Mrs. Wiley also witnessed the first deportations to the Soviet Union: "The long trains with curtained windows left every night for Russia. I had thought that in the unspeakable brutality of the Nazi invasion of Austria I had witnessed the depths of horror, but there was something even more nightmarish, more terrifying in watching, weary and helpless, this silent nightly exodus. The Nazis committed their atrocities night and day; the Soviets, more surreptitious, only under the cover of darkness. The GPU arrested and deported people at random as if they were pulling names out of a hat. Members of the Cabinet, lawyers, government officials, doctors, schoolteachers, workmen, suddenly disappeared, never to be seen again."

Waiting for Gabriel's Trumpet

Right until his forced departure on July 25, 1940, Minister Wiley did his best not only to serve as a witness to the illegal annexation but also to help everyone that he could. As Mrs. Wiley explained, "Fortunately we had marvelous people on our staff. One of them especially, Freddy Reinhardt, who had been with us in Vienna during the Anschluss, was an old hand in the grim game of outwitting the invader. His kindness and resourcefulness were inexhaustible. John and Freddy would think up the most bizarre schemes to get people out of the clutches of the Soviets and into safety. Like acrobats, they had to walk a tightrope of American regulations and diplomatic usage."

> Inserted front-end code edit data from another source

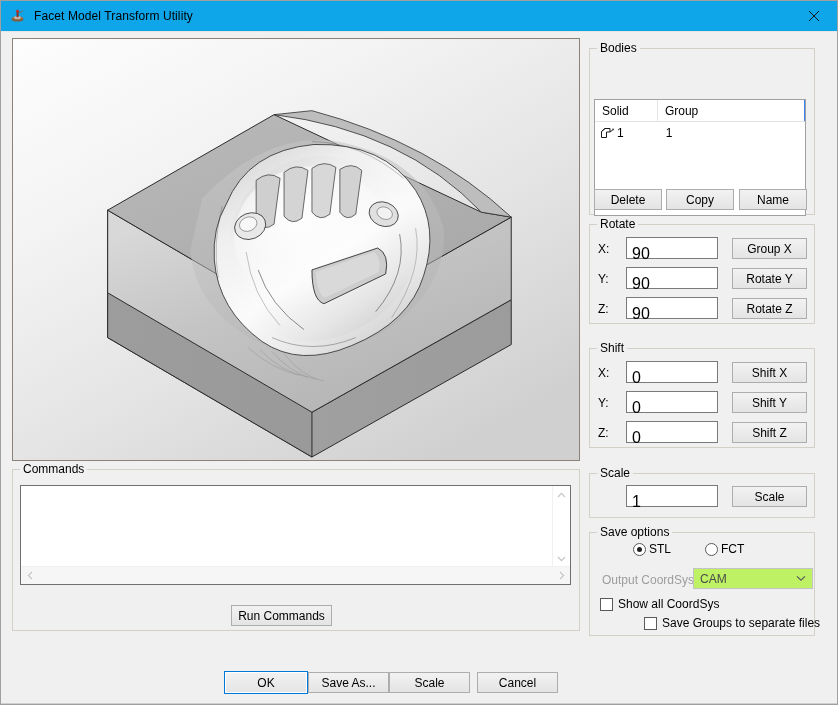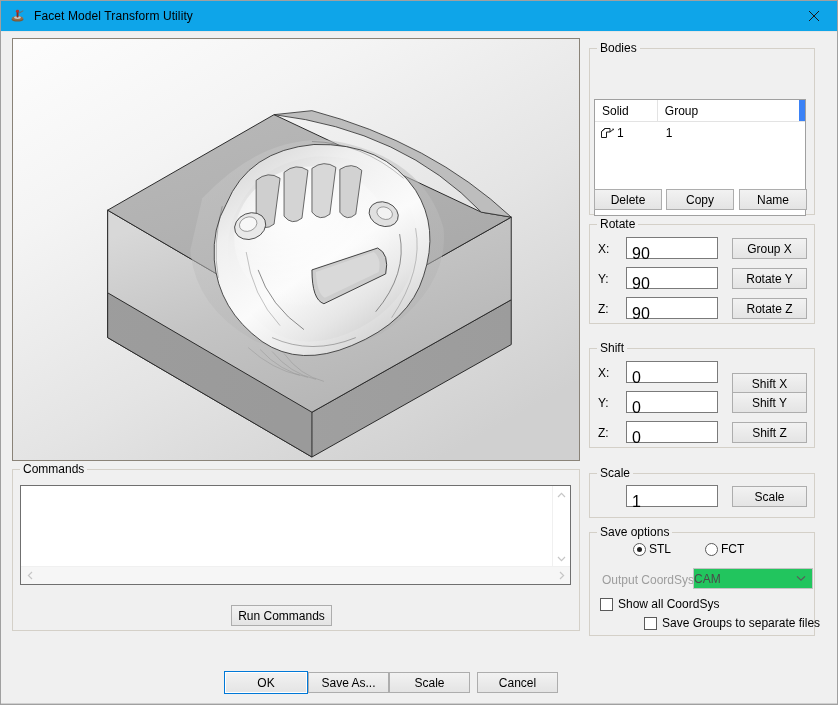--- a/index.html
+++ b/index.html
@@ -129,21 +129,21 @@
     position: relative;
   }
   .lv-col {
     font-size: 12px; color: #000;
     padding-left: 7px;
     box-sizing: border-box;
     height: 21px;
     display: flex; align-items: center;
   }
   .lv-col.c1 { width: 64px; border-right: 1px solid #e3e3e3; }
-  .lv-col.c2 { width: 150px; border-right: 6px solid #3b82f6; }
+  .lv-col.c2 { width: 150px; border-right: 1px solid #3b82f6; }
   .lv-row {
     height: 22px;
     display: flex; align-items: center;
     position: relative;
   }
   .lv-cell {
     font-size: 12px; color: #000;
     box-sizing: border-box;
     height: 22px;
     display: flex; align-items: center;
@@ -230,25 +230,26 @@
     box-sizing: border-box;
     flex: 0 0 auto;
     margin-right: 5px;
   }
   .radio span, .check span { font-size: 12px; color: #000; white-space: nowrap; }
 
   
   .combo {
     position: absolute;
     border: 1px solid #c3c3c3;
-    background: #22c55e;
+    background: #bef264;
     box-sizing: border-box;
     display: flex; align-items: center;
     font-size: 12px;
     color: #3f3f3f;
+    padding-left: 6px;
     cursor: default;
     user-select: none;
   }
   .combo .arrow {
     position: absolute; right: 0; top: 0; bottom: 0;
     width: 22px;
     display: flex; align-items: center; justify-content: center;
     color: #5a5a5a;
     font-size: 9px;
   }
@@ -463,21 +464,21 @@
   <div class="lbl" style="left:597px; top:301px;">Z:</div>
   <div class="txt" style="left:625px; top:296px; width:92px; height:22px;">90</div>
   <div class="btn" style="left:731px; top:297px; width:75px; height:21px;">Rotate Z</div>
 
   <div class="groupbox" style="left:588px; top:347px; width:226px; height:100px;">
     <div class="gb-title">Shift</div>
   </div>
 
   <div class="lbl" style="left:597px; top:365px;">X:</div>
   <div class="txt" style="left:625px; top:360px; width:92px; height:22px;">0</div>
-  <div class="btn" style="left:731px; top:372px; width:75px; height:21px;">Shift X</div>
+  <div class="btn" style="left:731px; top:361px; width:75px; height:21px;">Shift X</div>
 
   <div class="lbl" style="left:597px; top:395px;">Y:</div>
   <div class="txt" style="left:625px; top:390px; width:92px; height:22px;">0</div>
   <div class="btn" style="left:731px; top:391px; width:75px; height:21px;">Shift Y</div>
 
   <div class="lbl" style="left:597px; top:425px;">Z:</div>
   <div class="txt" style="left:625px; top:420px; width:92px; height:22px;">0</div>
   <div class="btn" style="left:731px; top:421px; width:75px; height:21px;">Shift Z</div>
 
   <div class="groupbox" style="left:588px; top:472px; width:226px; height:45px;">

But there was only so much that the Wileys could do in the short time they had left. The Wileys were eventually forced to return to the U.S. via the Trans-Siberian railroad, across China, and then by ship from Japan to the United States in order to avoid the expanding war in Europe. George Frederick "Freddy" Reinhardt (b. 1911) was transferred to the U.S. Embassy in Moscow along with the other members of the U.S. Legation staffs from both Riga and Tallinn. (Reinhardt would later go on to serve as the U.S. Ambassador to South Vietnam, the United Arab States – the short lived union of Egypt, Syria, and Yemen, before finishing his diplomatic career as the U.S. Ambassador to Italy.)

Although Mrs. Wiley would follow her husband around the globe for the next fourteen years until his retirement in 1954, she would continue standing witness for Estonia and Latvia until her death in 1972 (five years after the death of her husband). In 1962, Irena Wiley wrote: "Time has not erased from my mind the poignancy of our leaving the Baltic States. Even today, after so many years, it hurts to remember our uneasiness and remorse abandoning those helpless, desolate people to an implacable fate. It is always hard to break the threads that attach our hearts to the many friends in a post, but one normally has the consolation of hoping to see them again. But when leaving the Latvians and Estonians we knew that to see them again we would have to wait for Gabriel's last trumpet." While the Wileys did not live to hear it, that trumpet would sound in 1991 on August 20 and 21, signifying an end to the Soviet Union and heralding the return of Estonia and Latvia's independence.